=== Section Start ===

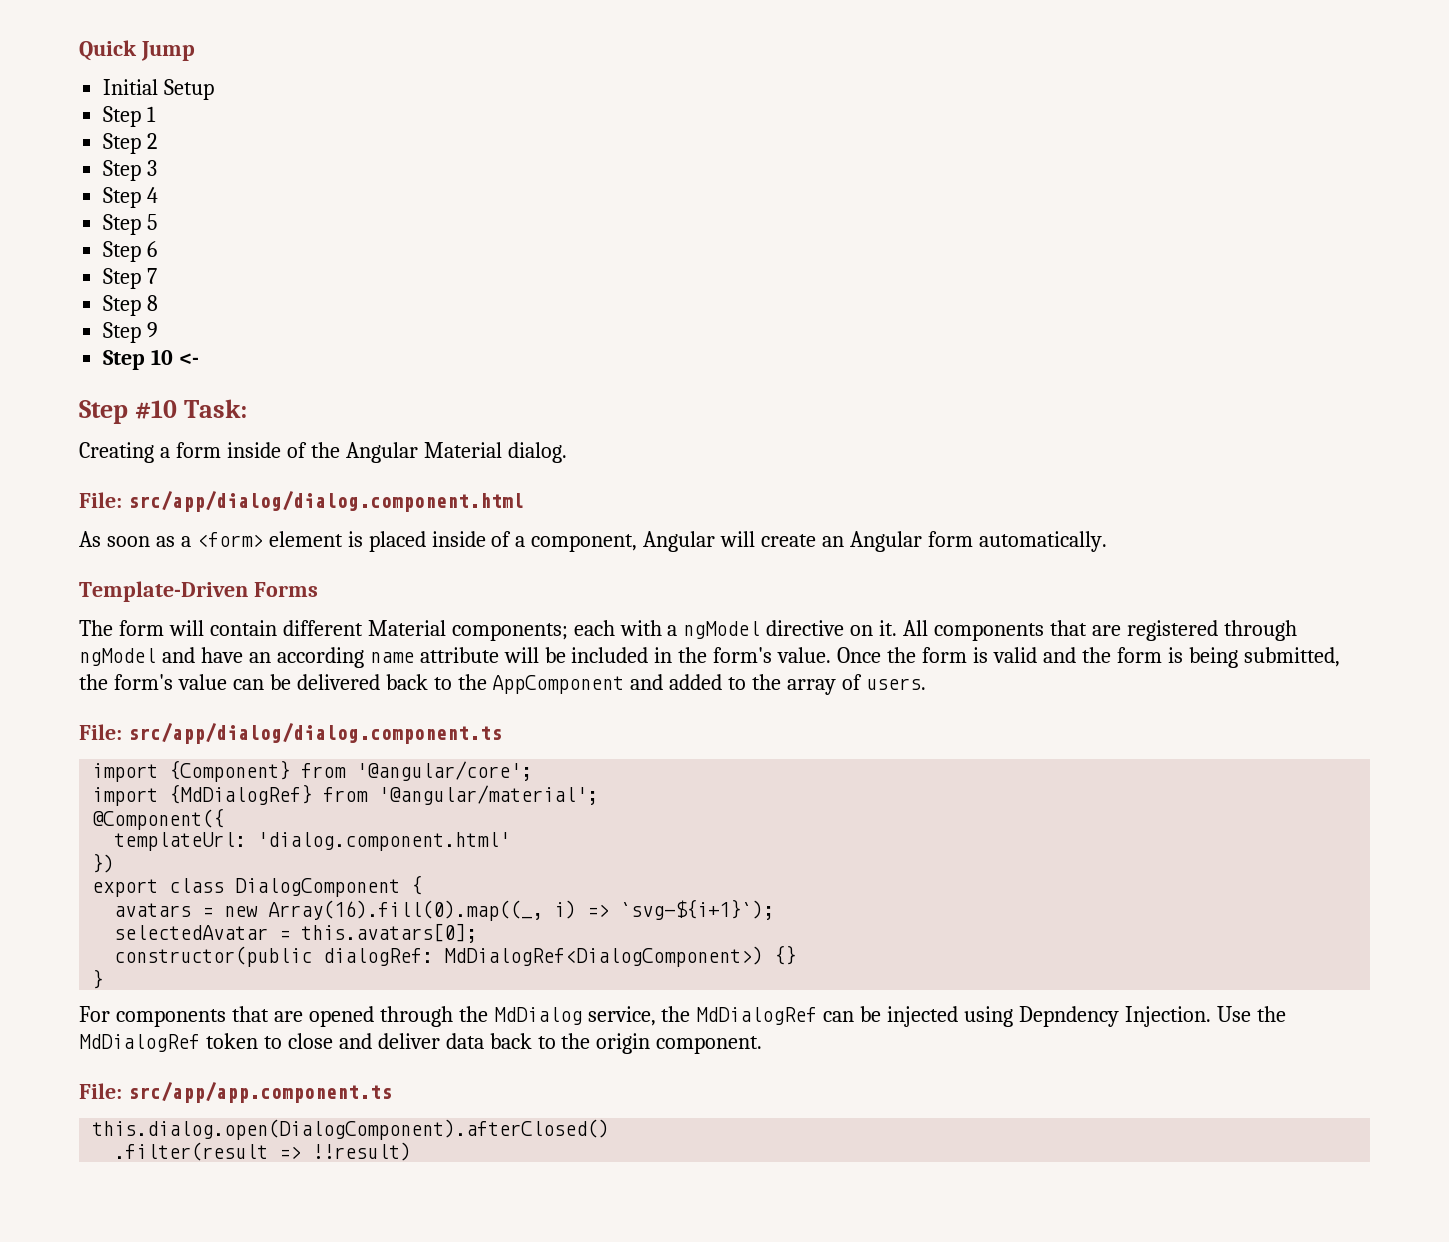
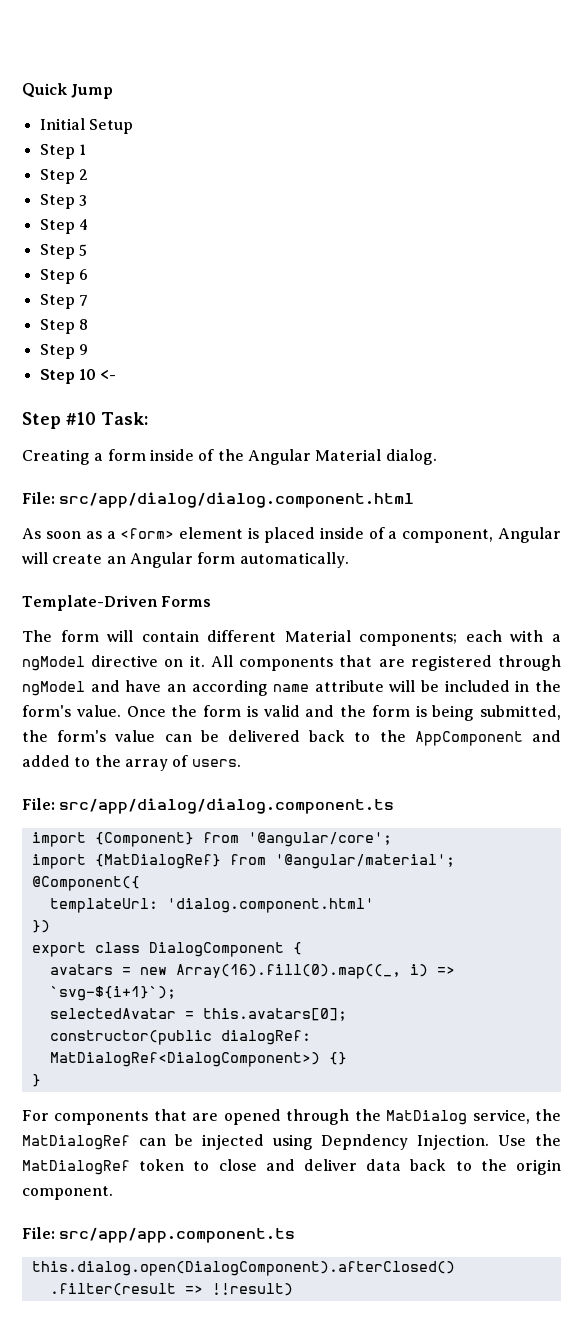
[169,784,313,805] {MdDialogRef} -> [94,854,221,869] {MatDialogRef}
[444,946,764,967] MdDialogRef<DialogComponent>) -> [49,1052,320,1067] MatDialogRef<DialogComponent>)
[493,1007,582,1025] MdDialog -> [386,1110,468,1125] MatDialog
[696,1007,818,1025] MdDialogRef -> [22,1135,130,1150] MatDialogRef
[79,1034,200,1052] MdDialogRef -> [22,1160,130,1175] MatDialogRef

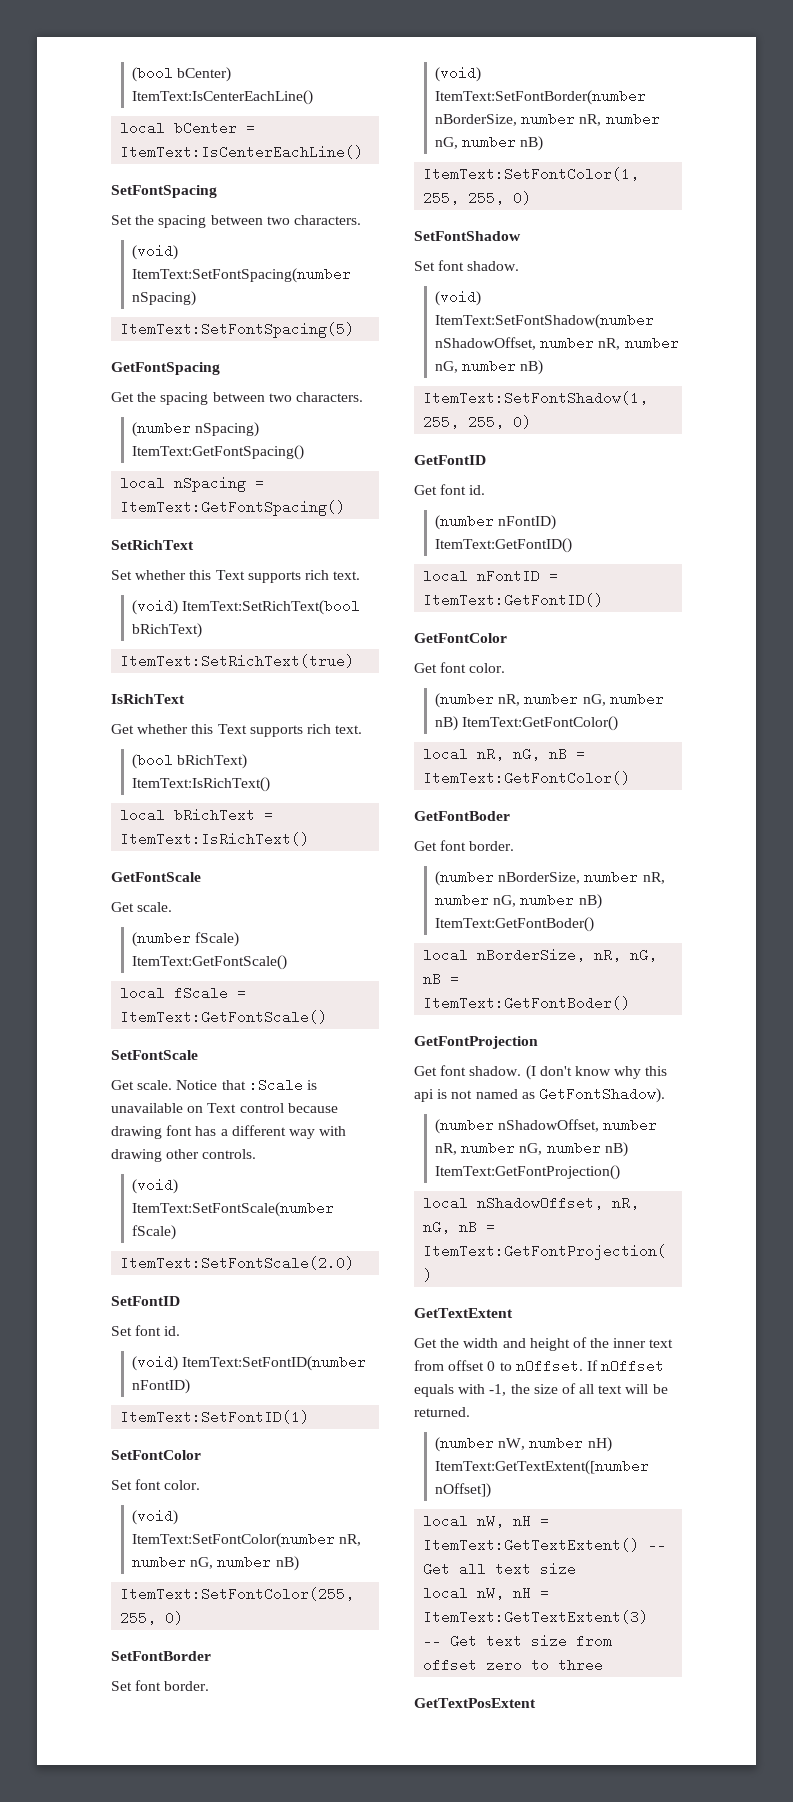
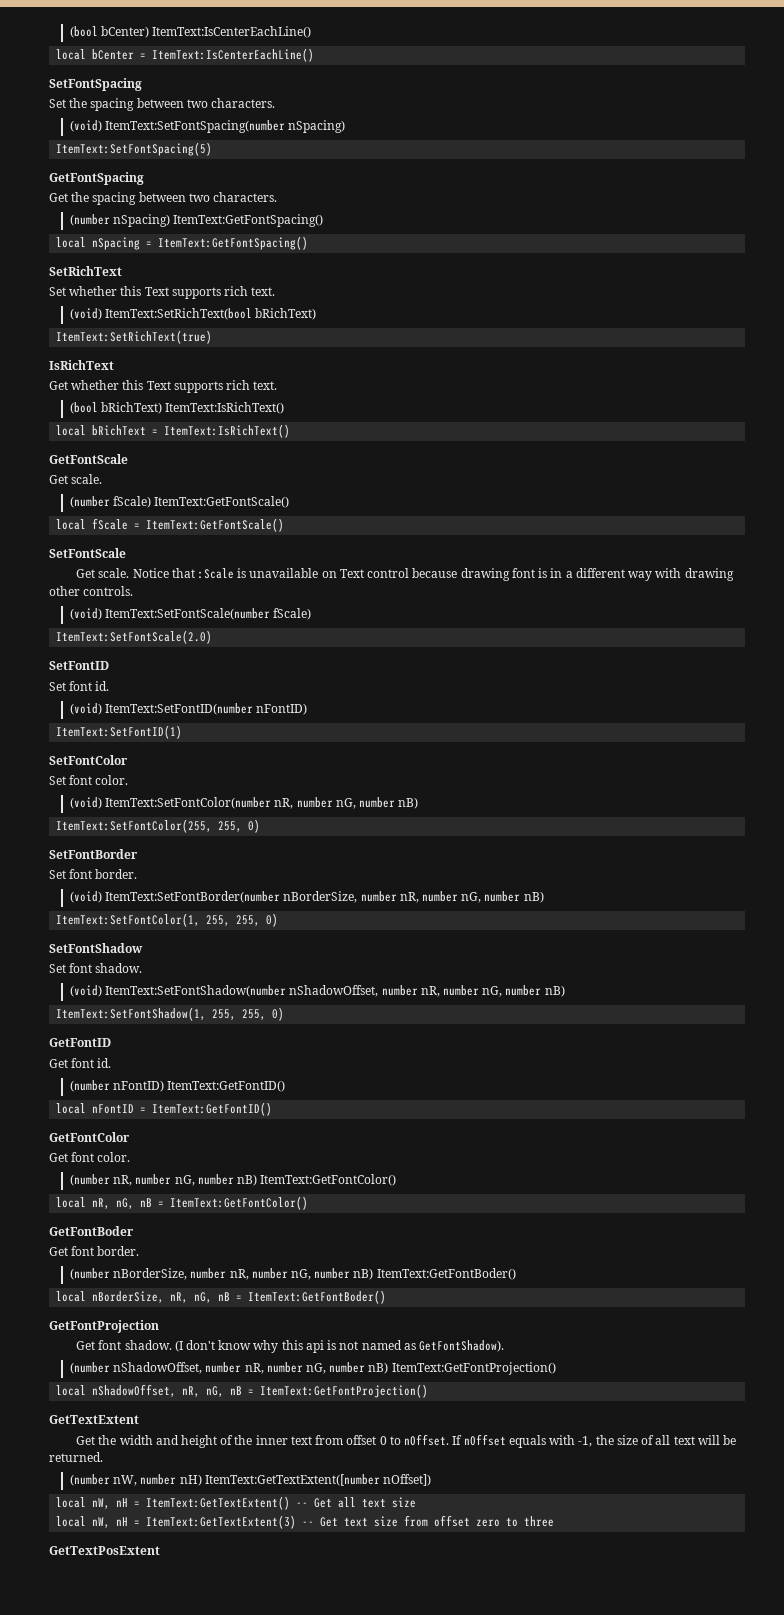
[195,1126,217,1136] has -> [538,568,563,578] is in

=== Section End ===

# What you need to do
Whenever a line of the data holds the string "MdDialogRef", pick that line out.

# Solution to the exercise
[169,784,313,805] {MdDialogRef} -> [94,854,221,869] {MatDialogRef}
[444,946,764,967] MdDialogRef<DialogComponent>) -> [49,1052,320,1067] MatDialogRef<DialogComponent>)
[696,1007,818,1025] MdDialogRef -> [22,1135,130,1150] MatDialogRef
[79,1034,200,1052] MdDialogRef -> [22,1160,130,1175] MatDialogRef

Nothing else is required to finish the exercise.